WHAT THE TASK REQUIRES: Copy, exactly and without additions, every line in the records below from the one holding "Breast MRI (dynamic contrast-enhanced), one axial slice;" through the one holding "Structures marked on this image (semi-automatically", both ends included.

RECORDS FOR THE TASK:
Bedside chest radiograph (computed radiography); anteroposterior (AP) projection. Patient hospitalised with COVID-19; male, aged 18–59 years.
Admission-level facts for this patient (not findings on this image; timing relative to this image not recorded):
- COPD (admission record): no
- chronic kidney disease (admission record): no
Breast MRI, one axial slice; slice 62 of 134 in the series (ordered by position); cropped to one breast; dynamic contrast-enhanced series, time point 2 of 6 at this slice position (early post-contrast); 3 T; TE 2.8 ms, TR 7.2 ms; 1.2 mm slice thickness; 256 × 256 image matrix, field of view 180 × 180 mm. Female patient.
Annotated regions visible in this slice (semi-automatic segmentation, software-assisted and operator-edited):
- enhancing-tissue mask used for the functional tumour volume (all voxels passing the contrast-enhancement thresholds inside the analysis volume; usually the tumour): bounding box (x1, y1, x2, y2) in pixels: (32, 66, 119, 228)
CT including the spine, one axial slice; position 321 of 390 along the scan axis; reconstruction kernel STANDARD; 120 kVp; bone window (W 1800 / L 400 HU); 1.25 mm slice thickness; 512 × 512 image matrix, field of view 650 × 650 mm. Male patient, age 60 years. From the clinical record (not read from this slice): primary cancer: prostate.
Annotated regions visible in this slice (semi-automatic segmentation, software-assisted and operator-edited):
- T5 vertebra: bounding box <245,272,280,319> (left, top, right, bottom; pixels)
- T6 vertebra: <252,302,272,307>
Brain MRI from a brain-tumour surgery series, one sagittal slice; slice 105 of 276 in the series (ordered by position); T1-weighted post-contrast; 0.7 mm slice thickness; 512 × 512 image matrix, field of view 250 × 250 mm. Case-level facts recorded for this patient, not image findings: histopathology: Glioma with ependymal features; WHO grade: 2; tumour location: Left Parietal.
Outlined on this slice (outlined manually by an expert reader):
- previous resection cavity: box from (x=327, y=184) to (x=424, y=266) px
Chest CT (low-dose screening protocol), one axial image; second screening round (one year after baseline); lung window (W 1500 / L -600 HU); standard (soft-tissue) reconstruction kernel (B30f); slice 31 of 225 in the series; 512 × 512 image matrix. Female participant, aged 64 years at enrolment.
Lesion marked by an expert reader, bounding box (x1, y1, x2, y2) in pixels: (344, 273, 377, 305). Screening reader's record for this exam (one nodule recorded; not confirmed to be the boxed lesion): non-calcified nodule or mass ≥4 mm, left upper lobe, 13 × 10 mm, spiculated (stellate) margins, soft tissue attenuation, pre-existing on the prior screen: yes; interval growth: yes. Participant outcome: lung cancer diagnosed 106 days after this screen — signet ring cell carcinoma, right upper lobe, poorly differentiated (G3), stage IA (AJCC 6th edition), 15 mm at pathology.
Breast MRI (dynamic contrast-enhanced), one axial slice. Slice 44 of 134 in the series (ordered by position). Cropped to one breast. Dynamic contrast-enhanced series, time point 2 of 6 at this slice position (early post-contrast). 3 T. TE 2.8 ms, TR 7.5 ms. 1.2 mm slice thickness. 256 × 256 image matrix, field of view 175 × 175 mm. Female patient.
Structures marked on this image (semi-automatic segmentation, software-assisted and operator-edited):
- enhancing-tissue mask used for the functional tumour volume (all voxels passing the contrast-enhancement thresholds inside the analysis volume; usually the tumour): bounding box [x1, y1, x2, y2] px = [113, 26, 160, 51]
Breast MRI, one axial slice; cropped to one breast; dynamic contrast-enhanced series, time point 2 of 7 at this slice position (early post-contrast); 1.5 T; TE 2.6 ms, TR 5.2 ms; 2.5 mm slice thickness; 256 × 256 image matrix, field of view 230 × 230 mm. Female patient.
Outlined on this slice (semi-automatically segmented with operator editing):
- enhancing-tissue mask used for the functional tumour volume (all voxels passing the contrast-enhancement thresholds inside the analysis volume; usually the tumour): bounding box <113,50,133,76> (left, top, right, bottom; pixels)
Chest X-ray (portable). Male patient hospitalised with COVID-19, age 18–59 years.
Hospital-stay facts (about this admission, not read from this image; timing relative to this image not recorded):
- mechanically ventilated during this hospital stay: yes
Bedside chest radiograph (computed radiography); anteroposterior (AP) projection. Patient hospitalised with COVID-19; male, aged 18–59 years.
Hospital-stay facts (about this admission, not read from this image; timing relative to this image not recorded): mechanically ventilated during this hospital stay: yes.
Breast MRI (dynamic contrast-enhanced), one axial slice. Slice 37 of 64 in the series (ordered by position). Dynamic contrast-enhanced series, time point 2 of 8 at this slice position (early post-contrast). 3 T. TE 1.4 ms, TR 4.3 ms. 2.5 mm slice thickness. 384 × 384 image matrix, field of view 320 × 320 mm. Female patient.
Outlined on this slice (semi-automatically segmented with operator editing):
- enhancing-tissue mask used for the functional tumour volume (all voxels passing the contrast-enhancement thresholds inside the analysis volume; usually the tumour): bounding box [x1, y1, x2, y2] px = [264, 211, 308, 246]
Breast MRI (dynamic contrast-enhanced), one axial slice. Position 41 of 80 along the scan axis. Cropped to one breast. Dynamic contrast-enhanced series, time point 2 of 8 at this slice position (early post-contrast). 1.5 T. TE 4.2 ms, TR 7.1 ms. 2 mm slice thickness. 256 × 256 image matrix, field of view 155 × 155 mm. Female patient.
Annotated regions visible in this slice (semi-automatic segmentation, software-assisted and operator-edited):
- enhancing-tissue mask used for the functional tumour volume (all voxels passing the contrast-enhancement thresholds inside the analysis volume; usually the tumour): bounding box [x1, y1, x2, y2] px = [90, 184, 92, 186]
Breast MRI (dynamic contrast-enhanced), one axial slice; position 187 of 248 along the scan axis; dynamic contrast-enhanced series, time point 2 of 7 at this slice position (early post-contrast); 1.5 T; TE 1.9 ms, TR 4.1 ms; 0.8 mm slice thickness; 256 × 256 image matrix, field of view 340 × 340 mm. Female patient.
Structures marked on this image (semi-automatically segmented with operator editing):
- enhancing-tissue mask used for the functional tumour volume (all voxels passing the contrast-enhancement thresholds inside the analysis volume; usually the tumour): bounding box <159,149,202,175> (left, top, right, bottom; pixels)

ANSWER AREA:
Breast MRI (dynamic contrast-enhanced), one axial slice; position 187 of 248 along the scan axis; dynamic contrast-enhanced series, time point 2 of 7 at this slice position (early post-contrast); 1.5 T; TE 1.9 ms, TR 4.1 ms; 0.8 mm slice thickness; 256 × 256 image matrix, field of view 340 × 340 mm. Female patient.
Structures marked on this image (semi-automatically segmented with operator editing):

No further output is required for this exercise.